Nesse sentido, quanto maior a sobrevida do hipotecado, mais tempo o credor levará para receber o valor do empréstimo. Entre os riscos possíveis, o valor devido pode superar o valor do ativo em virtude, por exemplo, de catástrofes naturais, desvalorização imobiliária, mudanças nas taxas de juros, entre outras possibilidades que poderiam aumentar o montante total da dívida em uma proporção maior do que o valor do imóvel.

Entre as formas de buscar evitar desequilíbrios contratuais, é comum a pré-fixação dos juros no contrato. Nesse caso, o credor tem rentabilidade menor em caso de aumento dos juros no país, enquanto o devedor acumulará uma dívida menor em caso de queda nos juros. No caso da adoção de juros variáveis, credores e devedores evitam essa possibilidade, sem que se saiba o valor da trajetória futura da dívida.

Conforme o marco regulatório de alguns dos países que preveem a hipoteca reversa como garantia jurídica, pode-se determinar que o montante máximo a se pagar nunca supere o valor total da propriedade. Assim, limita-se o valor máximo da hipoteca reversa a um percentual da importância monetária correspondente ao  imóvel.

O PhD em Economia pela Universidade de Cambridge e professor da Fundação Getulio Vargas, Daniel da Mata, afirma que nos Estados Unidos o governo federal regulamenta um seguro para dirimir os principais riscos envolvidos na hipoteca reversa: “Tal seguro é focado nas famílias de menor nível de renda. Há o risco de falência do banco (credor), que tal seguro cobre, e isso garante que o idoso irá receberá todos os recursos prometidos a ele”.

Da Mata alerta ainda que o marco regulatório precisa esclarecer se haverá o uso de recursos públicos ou não e que as hipotecas reversas totalmente patrocinadas pelo setor privado são voltadas para residências de maior valor.

Já o doutor em direito civil pela PUC-SP e professor de direito das coisas pela Universidade Federal do Espírito Santo, Gilberto Fachetti, alerta: considerando que o público-alvo são idosos, é extremamente importante o acompanhamento da família. “Trata-se de acompanhamento e apoio, e não de autorização dos familiares.
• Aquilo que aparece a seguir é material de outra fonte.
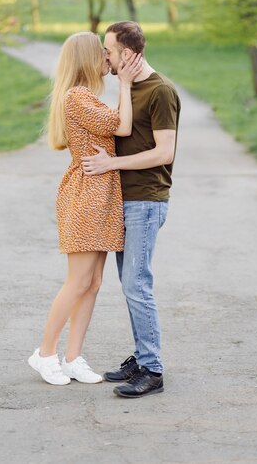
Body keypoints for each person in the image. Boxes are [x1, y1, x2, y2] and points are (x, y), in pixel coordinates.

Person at [28, 31, 142, 386]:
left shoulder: (87, 97)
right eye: (103, 55)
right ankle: (45, 353)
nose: (108, 60)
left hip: (102, 192)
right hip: (86, 194)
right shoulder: (77, 97)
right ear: (87, 59)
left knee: (93, 283)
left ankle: (74, 357)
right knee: (78, 281)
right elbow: (122, 126)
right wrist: (125, 83)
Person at [82, 21, 181, 398]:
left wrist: (111, 165)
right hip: (126, 200)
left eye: (108, 50)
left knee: (137, 285)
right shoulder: (130, 88)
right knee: (130, 285)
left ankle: (152, 370)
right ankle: (142, 358)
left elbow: (164, 152)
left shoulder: (160, 91)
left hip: (146, 200)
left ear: (127, 54)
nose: (103, 57)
É que, dependendo das condições, o idoso pode não gozar do pleno discernimento. Nessa eventualidade, ele celebrará um negócio que poderá ser prejudicial e dificilmente conseguirá ser revisto ou anulado judicialmente”, diz.

O jurista alerta também para as responsabilidades e deveres das instituições financeiras. “Elas devem agir com extrema boa-fé, sendo meticulosas no seu dever de informação, especialmente quanto a juros, que é o grande problema do crédito bancário”, afirma.
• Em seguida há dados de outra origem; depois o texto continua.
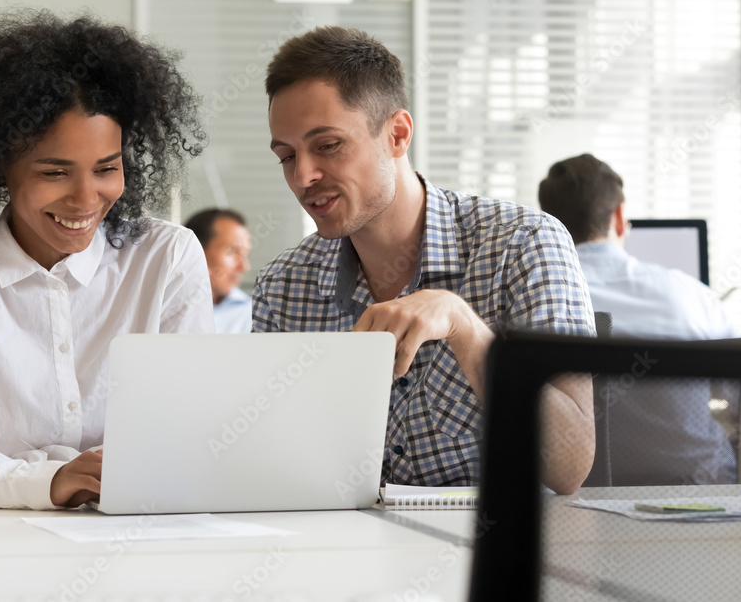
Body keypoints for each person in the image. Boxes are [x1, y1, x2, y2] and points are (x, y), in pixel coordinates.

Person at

Particularidades brasileiras podem diminuir a abrangência da medida

Embora na justificativa do projeto de lei, de autoria do Senador Paulo Bauer (PSDB - SC), conste que a finalidade da criação da hipoteca reversa é “aumentar a renda das pessoas das classes mais carentes da nossa população”, há particularidades brasileiras que podem restringir a eficácia da medida.
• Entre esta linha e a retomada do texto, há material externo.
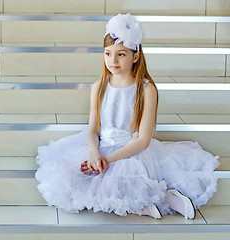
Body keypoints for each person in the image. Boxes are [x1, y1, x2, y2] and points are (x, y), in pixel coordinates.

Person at [35, 13, 220, 219]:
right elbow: (93, 129)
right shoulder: (99, 87)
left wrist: (108, 160)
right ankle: (142, 205)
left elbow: (143, 140)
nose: (112, 60)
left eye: (121, 54)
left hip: (131, 150)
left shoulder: (146, 89)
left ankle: (166, 197)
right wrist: (94, 154)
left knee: (116, 181)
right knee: (73, 177)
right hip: (103, 147)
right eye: (107, 54)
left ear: (135, 56)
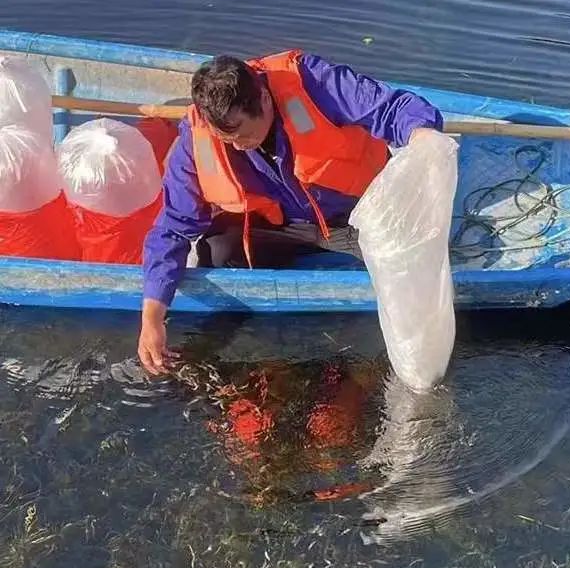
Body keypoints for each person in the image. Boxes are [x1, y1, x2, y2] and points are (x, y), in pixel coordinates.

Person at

Da Mata diz que há um estoque muito grande de imóveis retomados por instituições financeiras e que foram utilizados como garantia de empréstimos inadimplentes. “Isso pode diminuir a atratividade de oferecer contratos de hipoteca reversa”, afirma. Outro fator que o pesquisador menciona é a aversão ao risco que brasileiros têm com imóveis: “Em linhas gerais, famílias adquirem imóveis como uma forma ‘proteção’ e não querem colocar o imóvel ‘em risco’”, complementa.
Outra restrição é que uma parcela de imóveis no Brasil tem escritura pública, o que pode limitar o potencial do projeto de alcançar justamente famílias de baixa-renda. Um exemplo é a cidade de Campinas: embora seja um dos municípios mais ricos do país, 6 em cada 10 imóveis da cidade não têm escritura e, portanto, não poderiam celebrar um contrato de hipoteca reversa.